List of tasks
1. In two sentences, summarize the text on hematopoietic progenitors in HAR-NDs.
2. According to the text on hematopoietic progenitors in HAR-NDs, on which day were MCP colonies scored?
3. From the text on hematopoietic progenitors in HAR-NDs, reproduce word for word the passage from "HAR-ND was obtained" up to and including "MCPs on day 14.".

Hematopoietic progenitors are found in HAR-NDs. (A) Hematopoietic progenitor colonies are formed from HAR-NDs inside veins and lymphatics and on the surface of the intestine. CFU-GEMM (a), CFU-GM (b), BFU-E (c), and MCP (d) colonies can be observed. (B) Wright–Giemsa reveals that GEMM colonies contain basophils, megakaryocytes, eosinophils, and erythrocytes; GM colonies contain neutrophils and macrophages; BFU-E colonies contain erythrocytes/erythroblast; and MCP colonies contain mast cells. Scale bars indicate 5 μm. (C) Total numbers of MCPs in BM and HAR-NDS. (D) Phenotypes of cells in the MCP colonies. Cells from MCP colonies were analyzed for the cell surface markers (left panels) as were cells grown from the colonies for 2 weeks in liquid medium containing IL-3 and SCF (right panels). To analyze FcɛRI expression, colony cells and cultured cells were stimulated with α-DNP IgE to upregulate FcɛRI.

Interestingly, the colonies grown under CFU-GM conditions were mainly MCP colonies (Fig. 2A-d), identified by staining with toluidine blue and Wright–Giemsa (data not shown). Wright–Giemsa staining revealed precursors to basophils/megakaryocytes/eosinophils/erythroblasts (Fig. 2B) in CFU-GEMM colonies (Fig. 2A-a); neutrophils/macrophages (Fig. 2B) in CFU-GM colonies (Fig. 2A-b); erythroblasts/erythrocytes (Fig. 2B) in BFU-E colonies (Fig. 2A-c); and mast cells (Fig. 2B) in MCP colonies (Fig. 2A-d).

There were far fewer CFU-GEMM, CFU-GM, and BFU-E colonies from HAR-NDs than from BM (Table 1). Although the frequencies of CFU-GM and BFU-E colonies in spleens were higher than those in the HAR-NDS, the frequencies of CFU-GEMM colonies in spleen and HAR-NDS were similar (Table 1). On a per-cell basis, however, the number of MCP from HAR-NDS was approximately fivefold higher than from BM and 100-fold higher than from spleen (Table 1 and Fig. 2C).

Table 1.

Hematopoietic Progenitors in Bone Marrow, Spleen, and HAR-ND

	Frequency of colonies
Tissue	CFU-GEMM	CFU-GM	BFU-E	MCP
Bone marrow (25,000 cells)	17.7±6.8	106.7±6.7	12.7±2.3	5.3±0.6
Spleen (100,000 cells)	5.0±1.4	35.5±4.9	8.0±1.4	1.0±1.4
HAR-ND^a (100,000 cells)	3.67±1.5	2.5±0.5	1.67±0.6	111±13.8

HAR-ND was obtained from the surface of intestine.

BM (2.5×10⁴) and spleen cells (1×10⁵), and HAR-ND cells from the surface of the intestine (1×10⁵) were cultured for 7–14 days in 1% methylcellulose-based medium in the presence of 0.1 mM hemin, 30% FBS (Hyclone), and other growth factors. Numbers of CFU-GEMM, CFU-GM, and BFU-E colonies were scored on day 7, and MCPs on day 14.

Information
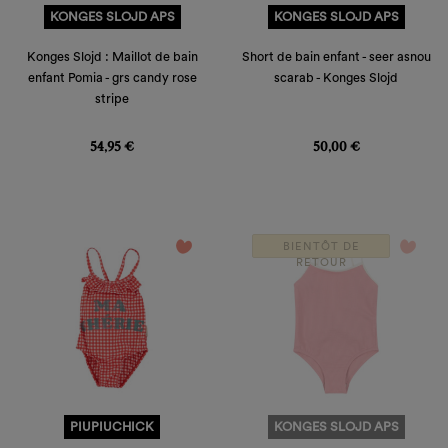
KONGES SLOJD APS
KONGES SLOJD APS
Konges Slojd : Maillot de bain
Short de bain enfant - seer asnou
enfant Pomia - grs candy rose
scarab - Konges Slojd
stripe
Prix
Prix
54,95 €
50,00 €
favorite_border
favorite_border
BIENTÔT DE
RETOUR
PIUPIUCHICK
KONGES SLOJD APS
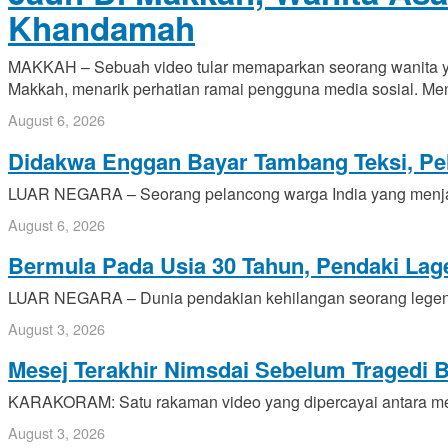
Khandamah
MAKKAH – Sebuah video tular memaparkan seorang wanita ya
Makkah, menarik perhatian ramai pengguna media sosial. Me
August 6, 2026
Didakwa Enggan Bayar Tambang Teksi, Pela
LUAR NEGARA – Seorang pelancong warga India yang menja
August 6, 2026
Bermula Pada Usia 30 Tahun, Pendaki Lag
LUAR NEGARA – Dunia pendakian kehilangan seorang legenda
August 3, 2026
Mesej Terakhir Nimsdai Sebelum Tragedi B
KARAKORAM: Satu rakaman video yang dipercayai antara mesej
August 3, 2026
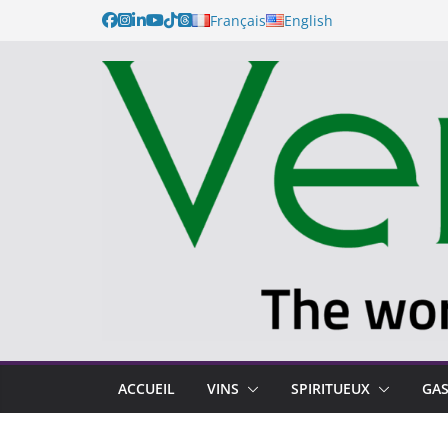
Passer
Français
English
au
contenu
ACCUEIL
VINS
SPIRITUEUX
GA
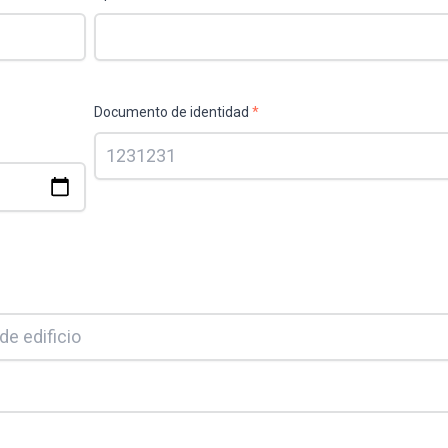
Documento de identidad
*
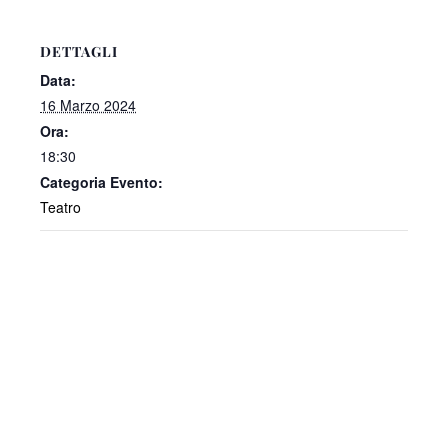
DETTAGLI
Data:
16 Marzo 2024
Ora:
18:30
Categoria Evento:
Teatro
---
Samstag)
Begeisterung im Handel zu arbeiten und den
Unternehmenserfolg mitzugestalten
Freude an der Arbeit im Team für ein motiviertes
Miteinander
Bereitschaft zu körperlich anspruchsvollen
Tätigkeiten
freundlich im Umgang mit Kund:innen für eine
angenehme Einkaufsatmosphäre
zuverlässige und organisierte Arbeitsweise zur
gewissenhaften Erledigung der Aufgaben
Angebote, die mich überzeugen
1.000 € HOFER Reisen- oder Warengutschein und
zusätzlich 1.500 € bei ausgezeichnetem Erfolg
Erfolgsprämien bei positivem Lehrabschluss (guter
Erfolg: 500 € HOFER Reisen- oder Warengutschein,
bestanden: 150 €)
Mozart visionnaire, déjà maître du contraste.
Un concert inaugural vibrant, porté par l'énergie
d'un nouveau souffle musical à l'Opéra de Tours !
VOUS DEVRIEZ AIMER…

Results of the tasks
1. HAR-NDs from veins, lymphatics, and the intestinal surface form CFU-GEMM, CFU-GM, BFU-E, and MCP colonies, whose cell types were identified by Wright–Giemsa staining. HAR-NDs gave far fewer CFU-GEMM, CFU-GM, and BFU-E colonies than bone marrow, but per cell their MCP count was about fivefold higher than bone marrow's and 100-fold higher than spleen's.

2. Day 14.

3.
HAR-ND was obtained from the surface of intestine.

BM (2.5×10⁴) and spleen cells (1×10⁵), and HAR-ND cells from the surface of the intestine (1×10⁵) were cultured for 7–14 days in 1% methylcellulose-based medium in the presence of 0.1 mM hemin, 30% FBS (Hyclone), and other growth factors. Numbers of CFU-GEMM, CFU-GM, and BFU-E colonies were scored on day 7, and MCPs on day 14.